Delay is a good metric as long as it is relatively stable. There is ample experience to show that delays change in time, and when the difference in two delays is comparable to the time implied by a mean queue depth, can result in route oscillation. There are ample research papers on the subject back to 1980-or-so, when delay was in fact the primary metric used in ARPANET routing. What one wants to know is that one is getting among the best service options available, but not that it is for sure the very best available option at this instant.

To clarify the point, if I have the option of a route from Canberra to Singapore directly (order of 100 ms ping rtt) and a similar route via the US west coast (order of 600 ms ping rtt), for a list of reasons one really wants the first one. If the choices are among three routes sporting ping rtts of 100..110 ms, 105..115 ms, and 150..160 ms, one would want to ensure that one is using one of the two O(100 ms) routes and not the third. But trying to nail down which of the two O(100 ms) routes to use is probably not worth the effort.

On Oct 6, 2005, at 7:15 AM, Jari Arkko wrote:

Delay is a pretty good metric. I have a feeling that packet
loss is also an important metric when we are talking about
wireless interfaces and host multihoming, but I have no
data to back that up.

I liked your idea of comparing the nominal delay to
actual delay.

The synthetic coordinates idea from Cedric was a very interesting
one as well. I'd like to play with that if it became available. But I fear
that DNS storage etc. is a deployment barrier.
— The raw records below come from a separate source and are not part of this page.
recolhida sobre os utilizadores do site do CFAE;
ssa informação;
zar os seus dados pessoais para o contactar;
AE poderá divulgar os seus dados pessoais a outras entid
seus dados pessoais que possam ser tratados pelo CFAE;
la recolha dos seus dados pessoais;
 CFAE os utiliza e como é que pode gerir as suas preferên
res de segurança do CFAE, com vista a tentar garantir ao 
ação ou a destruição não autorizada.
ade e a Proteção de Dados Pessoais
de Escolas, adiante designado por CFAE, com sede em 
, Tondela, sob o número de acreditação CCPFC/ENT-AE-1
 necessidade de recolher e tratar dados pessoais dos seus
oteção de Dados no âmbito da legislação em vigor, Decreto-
Anyway, I see two bigger issue here. The first one is the division
of work between IP and transports. If we are sure that we
can develop a simple scheme that works well, it would make sense
adding to that to the IP layer. But if we find out later that
we need to take into account variations in congestion level,
packet loss, etc., we may find ourselves adding a lot of
functionality to try to mimic what transports are already
doing. An approach that does not have this drawback would
be providing feedback from transports and ULPs to the
shim6 so that when they say "unacceptable", Shim6 would
attempt to find another path. This would still leave the
problem of the exploration process finding the right
alternative with a high probability of success. I'm not sure
we know how to do that. For instance, if the transports say
that while the current path works its too small bandwidth,
we test another one, switch to that, and then find out that
also is too small. Perhaps delay can act as a metric here,
but I'd prefer to see some experimental results to understand
how well it works.

The second issue is our ambition level with load balancing
functionality in Shim6. If the ambition level is so high that
we try to get the same session over two paths, then this
impacts transports. But even if the ambition level is
running different sessions in different paths, we
would still have to deal with congestion in some manner.
Ideally, we'd be adding sessions to a path so that
the existing sessions do not have to slow down.

If the ambition level is choosing the best path,
then we are in an area where delay could work
as a metric, I think. Finally, if the ambition level
is just choosing a path that gets some packets
through, we have no problems with the measurements.
However, because many configurations have a
high-bandwidth preferred path and a low-bandwidth
backup (e.g. wireless), and returning to the better
path is a requirement, I think.

--Jari